3* - Books that I liked, but felt were just about average. The flaws are significantly harder to overlook, but despite that, I still enjoyed the read. Still, they aren't bad books by a long shot, and I would still recommend them, however they most likely aren't the first thought that pops into my head as I believe there are better books out there.

2* - Books that I did not like. Perhaps the concepts were cool, but the execution left me wanting. Usually, I'll finish a 2* book and think it wasn't worth my time. I wouldn't recommend these books to anyone.

1* - Books that I not only hated, but felt that they actively wasted my time. Everything about them felt awful and I often regret reading them. Sometimes, I'll even refund these if I realize I won't DNF. Not only would I never recommend these books, I'll actively express how I felt about them if it comes up in conversation.

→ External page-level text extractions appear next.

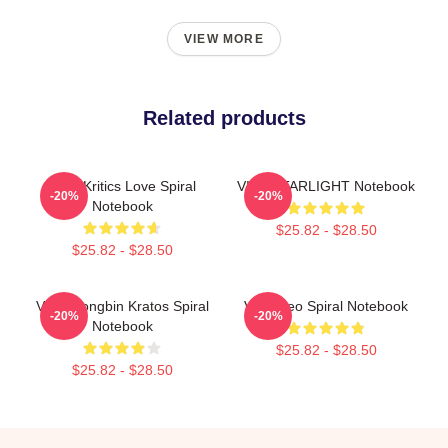
VIEW MORE
Related products
VIXX Kritics Love Spiral
VIXX STARLIGHT Notebook
-20%
-20%
Notebook
$25.82 - $28.50
$25.82 - $28.50
VIXX Hongbin Kratos Spiral
VIXX Leo Spiral Notebook
-20%
-20%
Notebook
$25.82 - $28.50
$25.82 - $28.50
Footer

I don't actually rate anything lower than a 3*. I've read that authors shouldn't do that because it kind of creates a stigma around that author and people might be hesitant to work with them. As an author who already has a hard enough time networking, I didn't want to dig my own grave. Instead, I just don't rate them. Plausible deniability at its finest.

But I know what book gets what rating.

Also, I really wish Goodreads was out of 10 instead of 5. Or maybe gave half stars. No matter how much I love a book, I don't think I've ever read something that was absolutely perfect. But, to me, 5* sort of implies perfection. I'd give those books 9/10 or 4.5/5. But I don't feel like, with the current system, that they should get a 4* because they are markedly better from my perspective.